Electricity in Bulgaria is more Expensive than in Germany and Denmark
The rich nations of the European Union (EU) pay less for wholesale electricity than the poorer southern states. The cheapest electricity is in the Scandinavian countries and in Germany. It is most expensive in Italy, Greece and Portugal. Bulgaria is in the middle ground but pays more than the leading countries as well as the rapidly developing Baltic states of the EU. The reasons for this are the underdeveloped market, the lack of real competition and the connectivity of the energy systems. This shows data for the fourth quarter of last year of the European Commission's Directorate-General for Energy.
Thus, while in Denmark, Sweden and Finland average wholesale prices are in the range of 30-33 euros per megawatt hours, in Bulgaria the price is 40.70 euros. In Germany people also pa less for electricity - an average of 33.90 euros per megawatt hour. The cheapest is in Norway - 30 euros. At the same time, Italy, Greece and Portugal pay double - to almost 61 euros per megawatt hours.
The lack of a competitive electricity market in Bulgaria, which has been up for discussion for years, is the cause of expensive wholesale electricity. Late last year prices for free-market businesses went up. Employers then said it was manipulation on the market, as a limited number of players participated in it.
"At that time, there were two vendors - Kozloduy NPP and Maritsa Iztok 2 TPP - small volumes that raised the price with huge percentages, while at the same time in the nine months of last year the increase of the electricity at NPP and the state power plant is under 5%, then where did the difference come from? ", the head of the Industrial Capital Association Vassil Velev said before the newspaper Sega.
According to him, the price increase at the end of last year and early this year was devoid of economic logic and was the result of speculation. As a result, under the threat of protests, the National Assembly voted amendments to the Energy Act, with which traders on the stock exchange will become more. One major overhaul is green power plants with a capacity of over 4 megawatts and co-generators also sell their electricity at freely negotiated prices. That is why the business has called on the head of state Rumen Radev to promulgate the new Energy Act more quickly. The effect, however, will eventually be felt in months.
EC experts report that electricity prices in Europe have risen in most countries in the last three months of last year. But where is better connectivity to energy systems and more competition, the price is retained. In countries like Greece and Italy, which remain relatively isolated, the price is higher.
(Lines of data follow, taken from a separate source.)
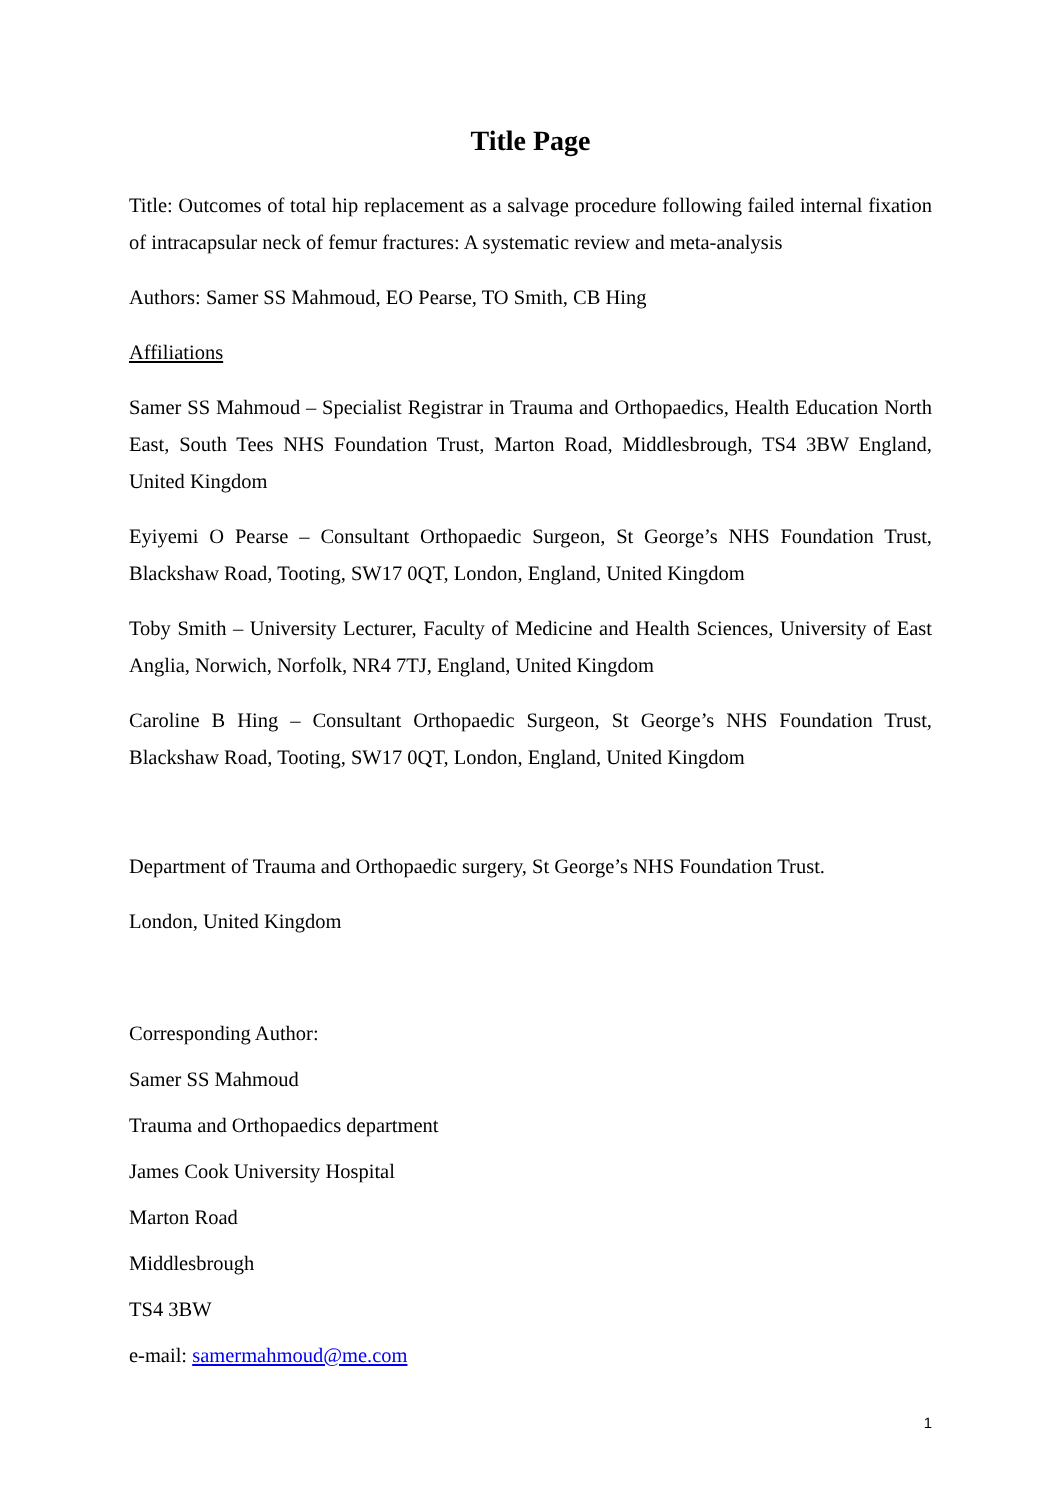Title Page
Title: Outcomes of total hip replacement as a salvage procedure following failed internal fixation of intracapsular neck of femur fractures: A systematic review and meta-analysis
Authors: Samer SS Mahmoud, EO Pearse, TO Smith, CB Hing
Affiliations
Samer SS Mahmoud – Specialist Registrar in Trauma and Orthopaedics, Health Education North East, South Tees NHS Foundation Trust, Marton Road, Middlesbrough, TS4 3BW England, United Kingdom
Eyiyemi O Pearse – Consultant Orthopaedic Surgeon, St George’s NHS Foundation Trust, Blackshaw Road, Tooting, SW17 0QT, London, England, United Kingdom
Toby Smith – University Lecturer, Faculty of Medicine and Health Sciences, University of East Anglia, Norwich, Norfolk, NR4 7TJ, England, United Kingdom
Caroline B Hing – Consultant Orthopaedic Surgeon, St George’s NHS Foundation Trust, Blackshaw Road, Tooting, SW17 0QT, London, England, United Kingdom
Department of Trauma and Orthopaedic surgery, St George’s NHS Foundation Trust.
London, United Kingdom
Corresponding Author:
Samer SS Mahmoud
Trauma and Orthopaedics department
James Cook University Hospital
Marton Road
Middlesbrough
TS4 3BW
e-mail: samermahmoud@me.com
1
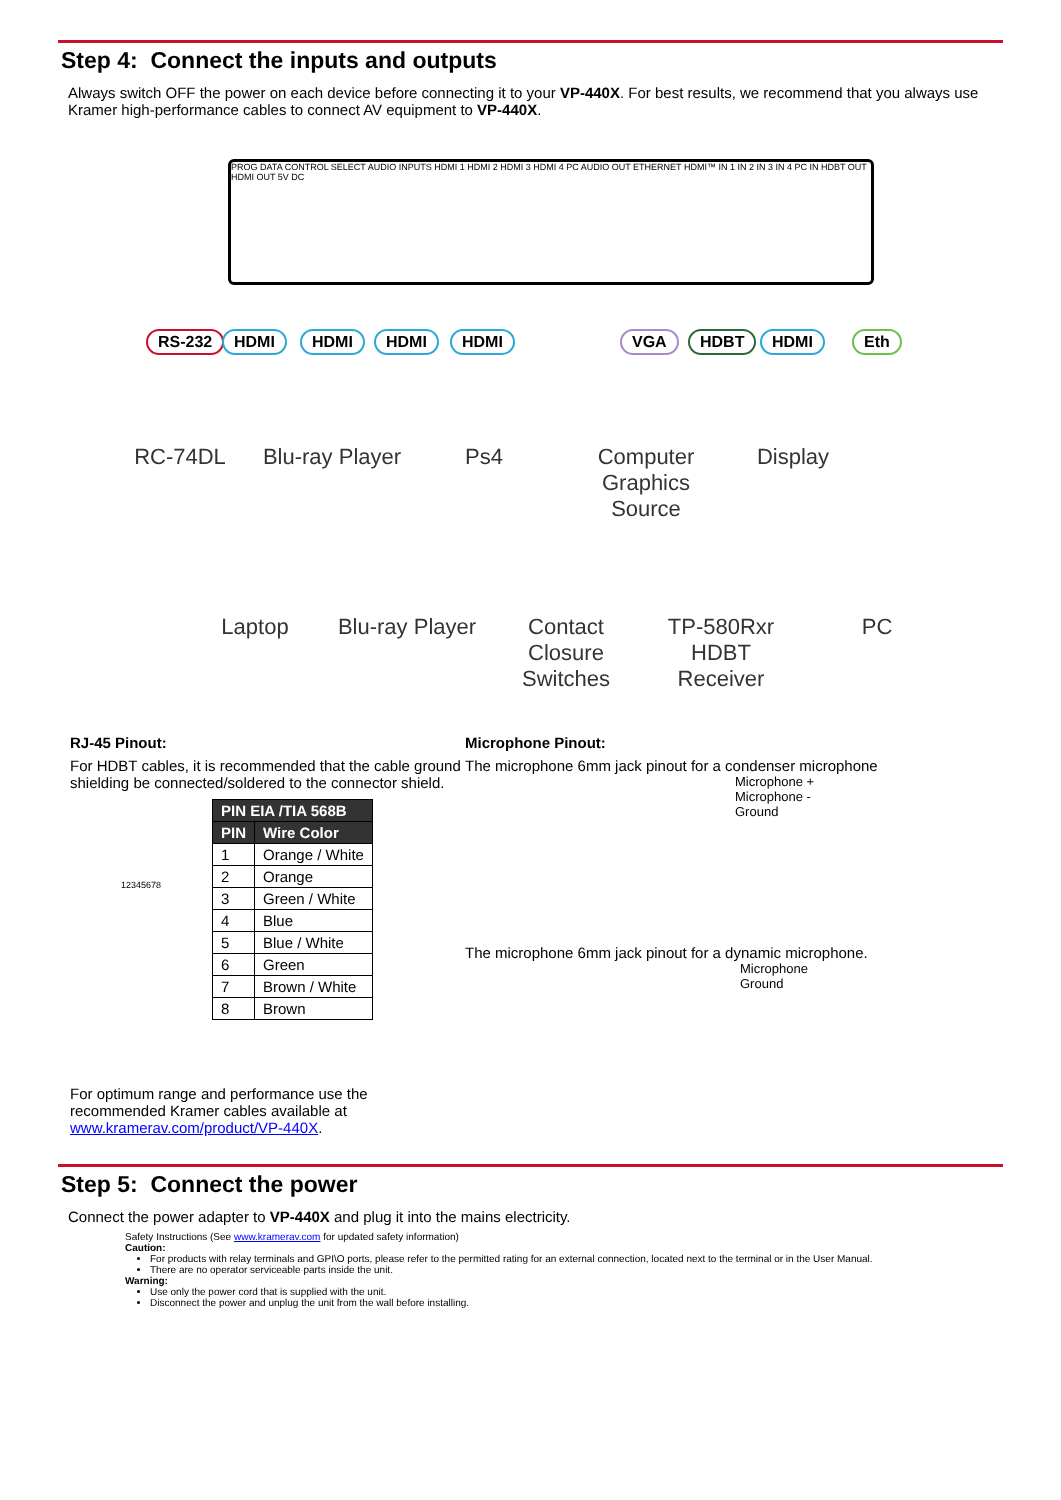Step 4: Connect the inputs and outputs
Always switch OFF the power on each device before connecting it to your VP-440X. For best results, we recommend that you always use Kramer high-performance cables to connect AV equipment to VP-440X.
PROG DATA CONTROL SELECT AUDIO INPUTS HDMI 1 HDMI 2 HDMI 3 HDMI 4 PC AUDIO OUT ETHERNET HDMI™ IN 1 IN 2 IN 3 IN 4 PC IN HDBT OUT HDMI OUT 5V DC
RS-232 HDMI HDMI HDMI HDMI VGA HDBT HDMI Eth
RC-74DL
Blu-ray Player
Ps4
Computer Graphics Source
Display
Laptop
Blu-ray Player
Contact Closure Switches
TP-580Rxr HDBT Receiver
PC
RJ-45 Pinout:
For HDBT cables, it is recommended that the cable ground shielding be connected/soldered to the connector shield.
12345678
| PIN EIA /TIA 568B | |
| --- | --- |
| PIN | Wire Color |
| 1 | Orange / White |
| 2 | Orange |
| 3 | Green / White |
| 4 | Blue |
| 5 | Blue / White |
| 6 | Green |
| 7 | Brown / White |
| 8 | Brown |
For optimum range and performance use the recommended Kramer cables available at www.kramerav.com/product/VP-440X.
Microphone Pinout:
The microphone 6mm jack pinout for a condenser microphone
Microphone +
Microphone -
Ground
The microphone 6mm jack pinout for a dynamic microphone.
Microphone
Ground
Step 5: Connect the power
Connect the power adapter to VP-440X and plug it into the mains electricity.
Safety Instructions (See www.kramerav.com for updated safety information)
Caution:
For products with relay terminals and GPI\O ports, please refer to the permitted rating for an external connection, located next to the terminal or in the User Manual.
There are no operator serviceable parts inside the unit.
Warning:
Use only the power cord that is supplied with the unit.
Disconnect the power and unplug the unit from the wall before installing.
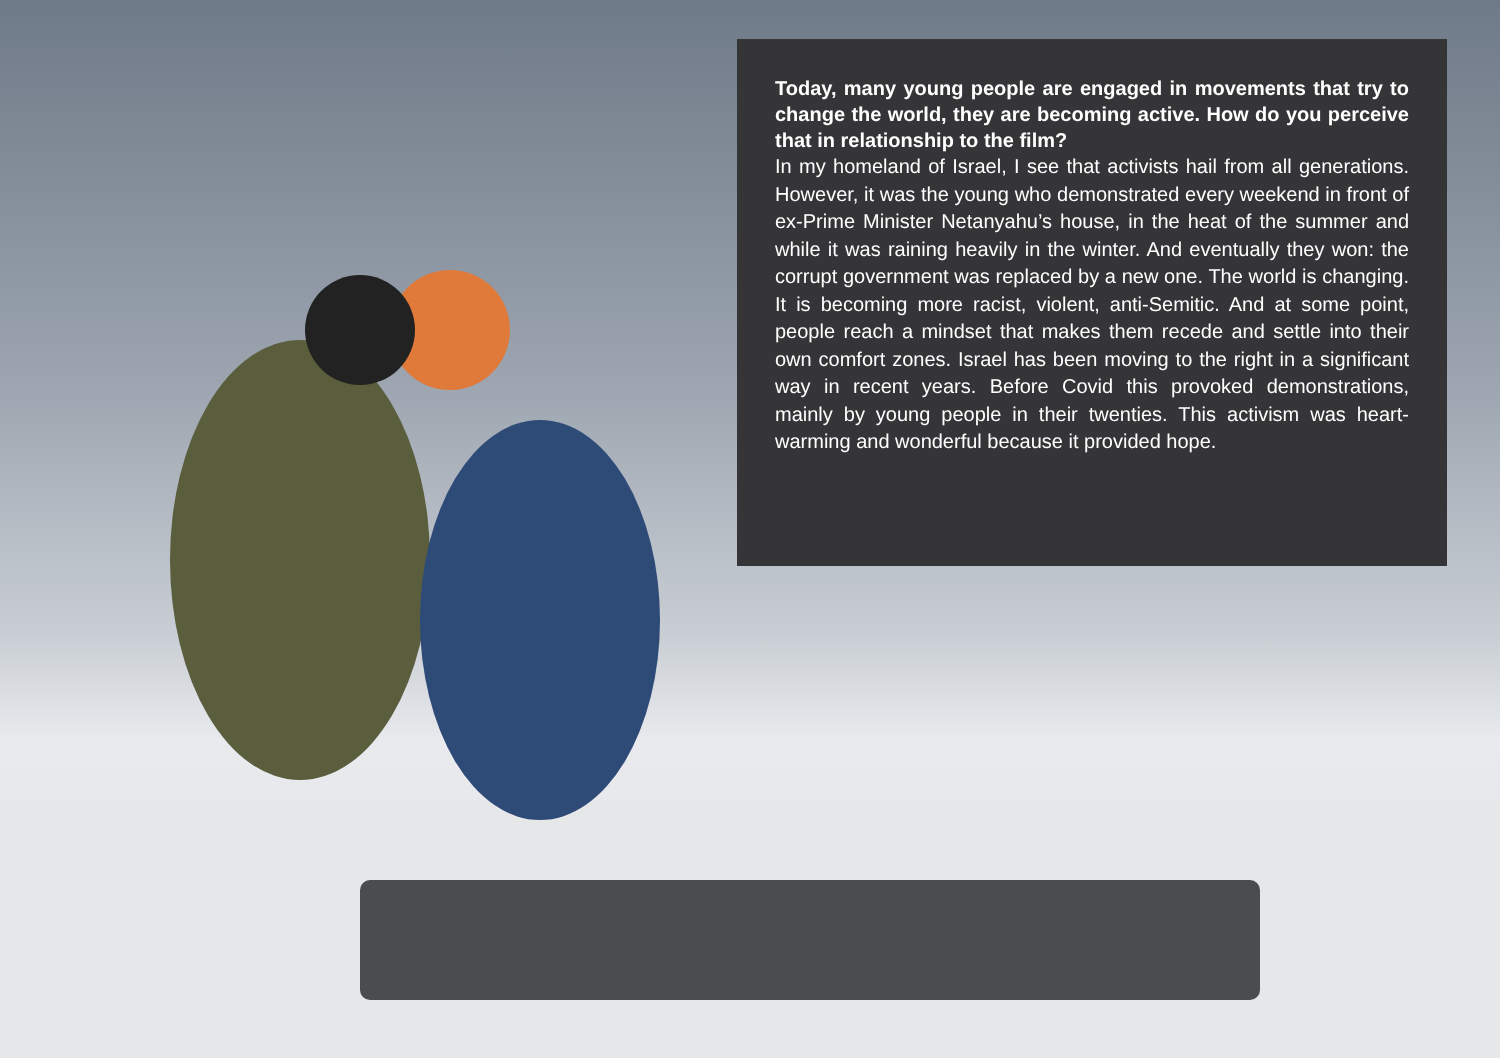Today, many young people are engaged in movements that try to change the world, they are becoming active. How do you perceive that in relationship to the film?
In my homeland of Israel, I see that activists hail from all generations. However, it was the young who demonstrated every weekend in front of ex-Prime Minister Netanyahu’s house, in the heat of the summer and while it was raining heavily in the winter. And eventually they won: the corrupt government was replaced by a new one. The world is changing. It is becoming more racist, violent, anti-Semitic. And at some point, people reach a mindset that makes them recede and settle into their own comfort zones. Israel has been moving to the right in a significant way in recent years. Before Covid this provoked demonstrations, mainly by young people in their twenties. This activism was heart-warming and wonderful because it provided hope.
Italy is also a net importer of electricity, which is also a factor in keeping Europe's highest price at the end of 2017.
Wholesale prices are important for the industry and for traders and are usually different from household prices. Eurostat data on retail prices for household consumers at the end of last year showed that the values in our country are the lowest. In the first half of 2017, Bulgarians paid less than 10 euros per 100 kilowatt-hours, while in Denmark and Germany - over 30 euros. However, the comparison is only for the final prices and is not related to the level of income and purchasing power.